No matter how strong you think you are, no matter how many sins you have overcome in the past, you should not let down your guard, you should never assume that you are beyond temptation (Table Talk).




No temptation (testing) has seized you except what is common to man. As soon as Paul gives this stern warning to persevere in holiness of life, he gives a comforting promise to those Christians who have a tender conscience, thinking that they are so sinful they would immediately be disqualified from the race. The word “temptation” in my opinion could be better translated “testing.” Paul’s encouragement is that our testings are not unique to us, for all men have testings. We are not the only ones going through a particular trial. Others have gone through it or are going through it so they can comfort us in that trial.



And God is faithful.  Whatever the testing, struggle or trial, we Christians know God is faithful to His promises and character to see us through the trial. We may not always be faithful in the way we handle testing but God is always faithful. God is far more concerned about our spiritual growth than we are.

He will not let you be tempted (tested) beyond what you can bear. Every trial which comes our way as Christians is somehow in the sovereign will and control of God, and He

will not allow that testing to ultimately destroy us. He may through testing bring us to breaking point but He will give grace in time of need. God knows how much testing we can handle and how much we cannot. He uses testings in our lives to develop our faith and Christian character.

One of the basic principles of training athletes is to get them to perform beyond their natural capabilities. This is done by applying more and more controlled pressure so the athlete will think he can do more than he can actually do, and before long, he is doing it. This is what God does with us. He allows more and more pressure to be put on us to teach us to trust Him alone so the life of Christ can be manifested in us. He says He will never give us more pressure than we can handle. If you are under some pressure or trial and feel, "I can’t take it one second longer," I have good news for you. Yes you can, for God will not allow you to be tested above your ability to take it.

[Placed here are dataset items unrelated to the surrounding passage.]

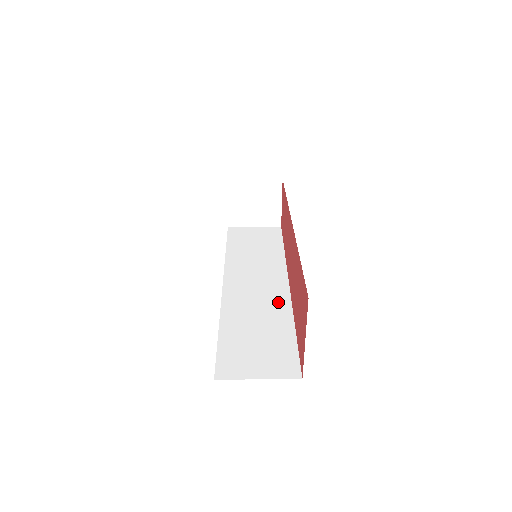
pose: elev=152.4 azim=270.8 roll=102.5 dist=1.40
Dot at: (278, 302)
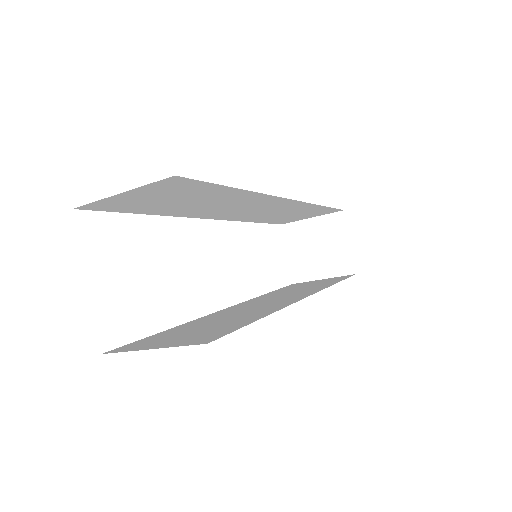
Dot at: (274, 306)
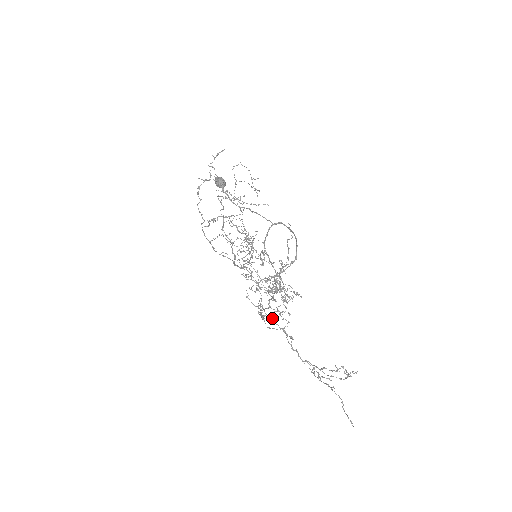
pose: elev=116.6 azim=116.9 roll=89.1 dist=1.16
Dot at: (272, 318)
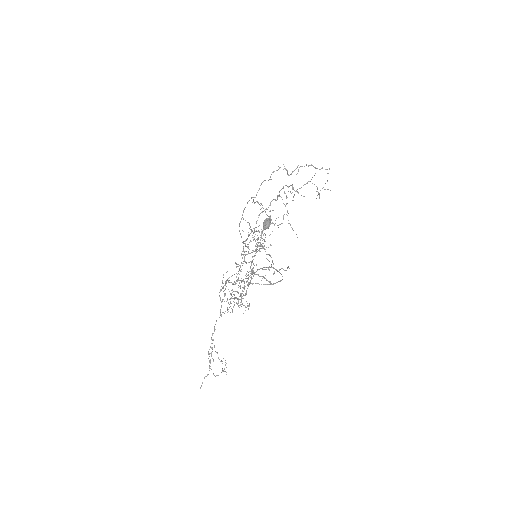
Dot at: occluded
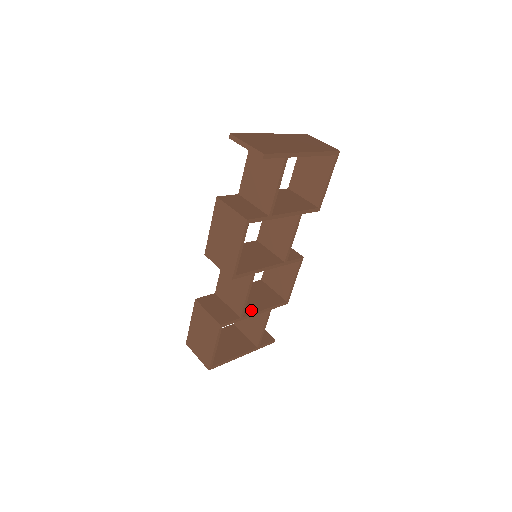
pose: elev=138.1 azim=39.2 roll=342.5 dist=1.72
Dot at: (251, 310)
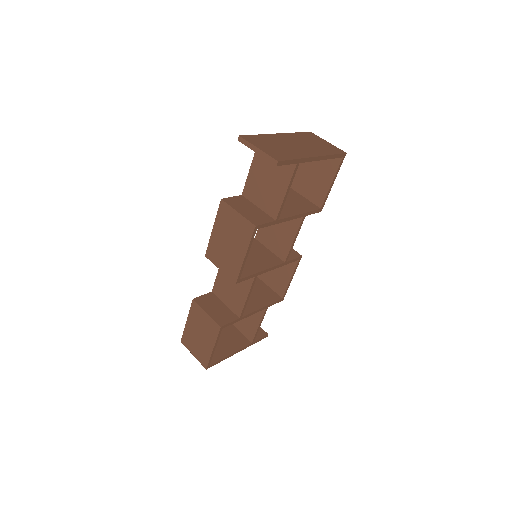
Dot at: (249, 309)
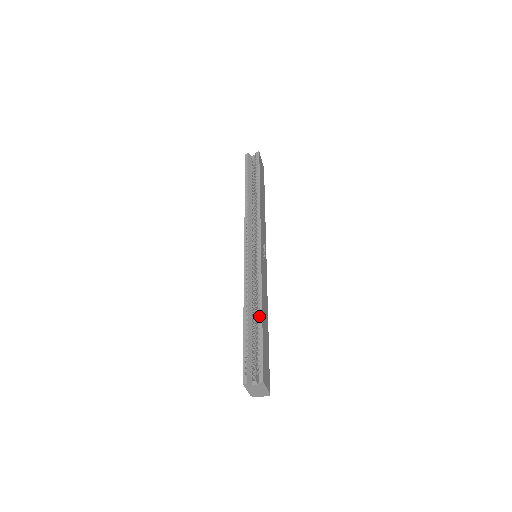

But when you are tempted (tested), he will also provide a way out... God promises a way out, a way of escape from testing. What is that way? It is a life of faith, dependence, trust and obedience. Israel failed because of unbelief. The way of escape is to cling to God’s faithfulness. He will provide a way out of the sticky situation.

So that you can stand up under it. Notice Paul does not say God will take us out of the testing. He might do that, but this verse says God will give us grace to stand up under it, to endure it. He will deal with our attitudes. He may not change our circumstances, but He will change our minds about the circumstances so we can endure it, persevere through it and push on in holiness so we will not be disqualified from the spiritual race.




If you are without Christ as Savior and Lord, Christ invites you to come to Him and get into the spiritual race. Jesus says,


“Come to me, all you who are weary and burdened, and I will give you rest. Take my yoke upon you and learn from me, for I am gentle and humble in heart, and you will find rest for your souls. For my yoke is easy and my burden is light” (Matt. 11:28-30).


Christ lifts the burden of sin off our backs, so lightening the load that we can run the spiritual race with dexterity and confidence. Christ invites you to run the spiritual race. This race is for real, and those who choose to follow Christ are in for the most exciting adventure in the world. Will you bow to Christ as your Lord and Savior?